Deswegen möchte ich an dieser Stelle mich mal bei allen Organisationen und Initiativen bedanken, die sich dezidiert für das Leben einsetzen. Und da gibt es sehr viele in Europa. Diese erfüllen im wahrsten Sinne des Wortes eine wichtige Aufgabe. Sie schützen die Menschenwürde, sie schützen das Leben, sie setzen sich für den rechtlichen Schutz des ungeborenen Lebens ein. Ihre Arbeit ist nicht leicht. Sie leisten nicht nur politisches und gesellschaftliches Engagement, sondern sie bieten auch ganz konkrete Hilfe an, Beratung für schwangere Frauen in Notlagen, praktische und materielle Unterstützung sowie auch Begleitung von Müttern, Familien und Kleinkindern. Viele dieser Lebensschutzorganisationen finanzieren sich fast ausschließlich von Spenden und mit vielem privatem, ehrenamtlichem Engagement. Umso stärker ist ihr Einsatz zu würdigen.
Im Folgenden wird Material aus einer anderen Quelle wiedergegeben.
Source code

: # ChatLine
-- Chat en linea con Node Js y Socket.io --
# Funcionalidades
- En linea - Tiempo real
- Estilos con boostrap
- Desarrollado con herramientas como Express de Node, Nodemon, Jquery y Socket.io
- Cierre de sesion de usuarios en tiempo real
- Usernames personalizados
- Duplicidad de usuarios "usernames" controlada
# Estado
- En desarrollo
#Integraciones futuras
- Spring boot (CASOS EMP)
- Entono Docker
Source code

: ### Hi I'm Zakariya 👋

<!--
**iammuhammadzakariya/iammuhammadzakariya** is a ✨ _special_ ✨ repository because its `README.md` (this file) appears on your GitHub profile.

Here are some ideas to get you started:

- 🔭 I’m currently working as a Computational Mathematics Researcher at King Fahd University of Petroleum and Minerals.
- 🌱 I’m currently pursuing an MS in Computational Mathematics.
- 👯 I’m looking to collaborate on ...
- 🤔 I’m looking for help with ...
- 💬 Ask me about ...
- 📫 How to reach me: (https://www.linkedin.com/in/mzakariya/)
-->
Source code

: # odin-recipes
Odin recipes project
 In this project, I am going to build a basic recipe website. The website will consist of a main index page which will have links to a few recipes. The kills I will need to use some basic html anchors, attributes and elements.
An dieser Stelle möchte ich einige dieser Organisationen mal namentlich erwähnen. Erstens: ALfA e.V., Aktion Lebensrecht für alle. Ich danke ihnen für ihren Einsatz zum Schutz des Lebens von der Zeugung bis zum natürlichen Tod. Ich danke ihnen für ihr Hilfsnetzwerk, für ihre Beratung sowie für ihre praktische und materielle Hilfe. Dann die Organisation 1000plus und Pro Femina e.V. Die sind in meinem Wahlkreis in Heidelberg und werden oft attackiert von Linksradikalen, aber sie sind standhaft und machen weiter und treten für ihre Überzeugungen ein. Die STIFTUNG JA ZUM LEBEN, der Bundesverband Lebensrecht und schließlich alle Organisationen und Bürger, die an Demonstrationen unter dem Namen "Marsch für das Leben" teilgenommen haben, in Deutschland, in Europa, in den Vereinigten Staaten und weltweit. Sie alle haben damit ein klares Zeichen gesetzt für das Leben, für die Menschenwürde und für den Schutz der Schwächsten unter uns. Ihre Verdienste können gar nicht hoch genug eingeschätzt werden. Ich danke ihnen von Herzen für ihren Einsatz und wünsche ihnen Gottes Bewahrung und seinen Segen. Vielen herzlichen Dank.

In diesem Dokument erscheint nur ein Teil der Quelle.